Donald Trump reiterou, em entrevista à Fox News, que os Estados Unidos “nunca precisaram da OTAN”, minimizando o papel da aliança mesmo após a morte de centenas de soldados aliados no Afeganistão após o 11 de setembro. “Não tivemos necessidade deles. Nunca precisamos pedir nada”, afirmou o ex-presidente, acrescentando com um sorriso que as tropas amigas “foram para o Afeganistão, mas ficaram um pouco atrás, um pouco longe da linha de frente”.
No mesmo discurso em Davos, onde se encontrou com o presidente ucraniano Volodymyr Zelensky, Trump lançou uma mensagem direta a Vladimir Putin: “Esta guerra deve acabar”. O encontro com o líder ucraniano, segundo o ex-presidente, foi “bom” e ele disse aos jornalistas que “veremos como isso vai terminar”. “Todos querem o fim da guerra”, acrescentou, numa tentativa de posicionar-se como mediador de superfície num tabuleiro já repleto de movimentos táticos.
Paralelamente, Trump disse estar “muito satisfeito” com um entendimento alcançado com o secretário-geral da OTAN, identificado por ele como Mark Rutte, relativo à Groenlândia. “Teremos acesso total”, afirmou. “Os detalhes ainda estão em negociação, mas, de facto, é acesso total. Não há prazo.” O ex-presidente também mencionou que um “pedaço” do Golden Dome estará na ilha, argumento estratégico: “é muito importante porque tudo passa por ali acima. Se os maus começarem a disparar, tudo passa pela Groenlândia”. Garantiu, portanto, que “conseguimos tudo o que queremos e de graça”.
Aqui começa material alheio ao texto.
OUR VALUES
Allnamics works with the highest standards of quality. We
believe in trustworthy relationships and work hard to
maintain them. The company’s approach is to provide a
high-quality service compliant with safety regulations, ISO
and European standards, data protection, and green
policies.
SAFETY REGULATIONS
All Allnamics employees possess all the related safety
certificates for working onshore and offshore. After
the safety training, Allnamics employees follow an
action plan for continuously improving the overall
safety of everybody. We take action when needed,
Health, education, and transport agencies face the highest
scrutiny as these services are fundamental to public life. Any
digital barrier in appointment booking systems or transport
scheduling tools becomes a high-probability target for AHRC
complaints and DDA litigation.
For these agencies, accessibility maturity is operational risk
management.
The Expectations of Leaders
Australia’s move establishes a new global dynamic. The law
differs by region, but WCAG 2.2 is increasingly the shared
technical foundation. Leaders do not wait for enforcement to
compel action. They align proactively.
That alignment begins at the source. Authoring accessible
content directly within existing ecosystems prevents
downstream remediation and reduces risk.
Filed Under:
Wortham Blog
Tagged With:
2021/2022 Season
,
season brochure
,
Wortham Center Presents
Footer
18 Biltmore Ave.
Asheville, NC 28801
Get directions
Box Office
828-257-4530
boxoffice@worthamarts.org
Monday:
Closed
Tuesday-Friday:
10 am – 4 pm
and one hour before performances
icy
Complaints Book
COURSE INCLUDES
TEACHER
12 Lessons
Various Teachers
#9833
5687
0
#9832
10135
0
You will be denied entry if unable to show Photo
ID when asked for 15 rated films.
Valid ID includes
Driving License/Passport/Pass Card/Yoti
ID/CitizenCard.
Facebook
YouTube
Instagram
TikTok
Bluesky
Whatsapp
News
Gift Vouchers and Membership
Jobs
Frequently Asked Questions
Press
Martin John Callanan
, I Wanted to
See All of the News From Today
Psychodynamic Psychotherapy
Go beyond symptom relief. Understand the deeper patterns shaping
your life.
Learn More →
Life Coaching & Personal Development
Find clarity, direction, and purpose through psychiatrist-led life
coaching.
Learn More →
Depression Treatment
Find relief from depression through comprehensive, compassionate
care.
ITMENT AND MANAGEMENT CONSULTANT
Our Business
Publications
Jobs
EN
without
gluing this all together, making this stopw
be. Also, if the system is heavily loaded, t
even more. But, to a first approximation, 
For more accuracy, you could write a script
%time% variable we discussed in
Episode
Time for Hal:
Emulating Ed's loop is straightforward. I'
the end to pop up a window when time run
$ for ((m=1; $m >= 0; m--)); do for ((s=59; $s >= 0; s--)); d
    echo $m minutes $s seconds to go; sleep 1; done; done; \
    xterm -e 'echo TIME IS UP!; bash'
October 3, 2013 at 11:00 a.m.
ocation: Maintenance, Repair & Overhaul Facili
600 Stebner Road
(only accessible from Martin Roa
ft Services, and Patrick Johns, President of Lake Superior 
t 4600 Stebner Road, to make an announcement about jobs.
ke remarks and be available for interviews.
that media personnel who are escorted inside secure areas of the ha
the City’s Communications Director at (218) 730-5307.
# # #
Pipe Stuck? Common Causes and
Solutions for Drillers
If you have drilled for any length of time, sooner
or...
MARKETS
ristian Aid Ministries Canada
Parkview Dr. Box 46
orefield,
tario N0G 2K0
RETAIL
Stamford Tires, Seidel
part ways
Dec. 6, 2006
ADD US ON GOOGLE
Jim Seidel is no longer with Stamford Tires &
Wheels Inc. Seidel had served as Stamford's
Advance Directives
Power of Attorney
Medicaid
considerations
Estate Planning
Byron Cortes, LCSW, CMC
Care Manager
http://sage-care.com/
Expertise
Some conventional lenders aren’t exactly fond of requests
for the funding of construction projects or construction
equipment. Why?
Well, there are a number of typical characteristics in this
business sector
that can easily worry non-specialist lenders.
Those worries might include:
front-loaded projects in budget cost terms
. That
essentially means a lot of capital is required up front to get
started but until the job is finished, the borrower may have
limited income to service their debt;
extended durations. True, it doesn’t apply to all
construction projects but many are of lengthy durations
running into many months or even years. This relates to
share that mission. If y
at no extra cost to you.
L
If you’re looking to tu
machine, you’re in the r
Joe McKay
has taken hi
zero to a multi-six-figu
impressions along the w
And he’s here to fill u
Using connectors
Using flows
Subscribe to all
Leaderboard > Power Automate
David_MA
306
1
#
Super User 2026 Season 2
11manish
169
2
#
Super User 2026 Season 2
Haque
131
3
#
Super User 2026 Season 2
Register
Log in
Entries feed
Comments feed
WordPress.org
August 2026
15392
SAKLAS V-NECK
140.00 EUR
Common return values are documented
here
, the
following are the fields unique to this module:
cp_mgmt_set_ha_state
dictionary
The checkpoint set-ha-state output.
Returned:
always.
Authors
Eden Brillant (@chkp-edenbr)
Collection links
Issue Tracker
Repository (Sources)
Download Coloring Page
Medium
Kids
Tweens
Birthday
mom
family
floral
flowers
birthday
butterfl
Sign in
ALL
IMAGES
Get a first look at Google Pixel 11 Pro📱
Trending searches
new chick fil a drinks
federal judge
Em reação, o comandante supremo da OTAN para a Europa, general Alexus Grynkewich, declarou que a aliança está pronta a planear, se for solicitada, uma missão para proteger o Ártico. “Ainda não planejámos nada. Não recebemos orientações políticas para a retirada”, disse o general após reunião dos líderes da aliança. Grynkewich afirmou que a planificação ainda não começou, embora a prontidão exista; não há exercícios previstos na Groenlândia no futuro imediato, mas a OTAN manterá exercícios agrados no Ártico conforme o calendário já estabelecido. O comandante sublinhou a solidez institucional: “Continuamos fortes, unidos e prontos”, minimizando impactos nas coesões entre as 32 nações.
Num tom mais duro, Trump também lançou um novo aviso à Europa financeira: se os países europeus começarem a vender ativos americanos — ações e títulos —, haveria “pesadas retaliações”. Questionado por Maria Bartiromo sobre o receio de que empresas europeias vendessem os milhares de bilhões que detêm em ativos dos EUA, Trump respondeu: “Se o fizerem, nós retribuiremos. Temos todas as cartas na mão”.
Como analista com décadas de leitura estratégica, vejo esses pronunciamentos como movimentos num tabuleiro de xadrez onde os alicerces da diplomacia são testados. A afirmação de desprezo pela OTAN contrasta com a busca de garantias sobre a Groenlândia, um espaço de projeção geopolítica no Ártico cuja importância vem crescendo na tectônica de poder global. A promessa de “acesso total” e a menção de equipamentos sensíveis sobre a ilha remetem a uma tentativa de redesenhar, sem aviso explícito, fronteiras de influência.
Ao mesmo tempo, a chamada ao fim da guerra na Ucrânia e a reunião com Zelensky funcionam como um gesto público de contenção, equilibrando pressão e oferta de mediação. O aviso contra vendas de ativos americanos é a carta económica no bolso: um movimento duro que visa preservar vantagens estruturais num momento em que alianças e interesses estão em mutação.
Em suma, estamos perante uma série de jogadas coordenadas — diplomáticas, militares e económicas — que visam reposicionar os Estados Unidos num teatro global em mutação. A reação da OTAN e dos aliados a estes passos definirá se os alicerces da aliança permanecem firmes ou se haverá um redesenho das linhas de influência.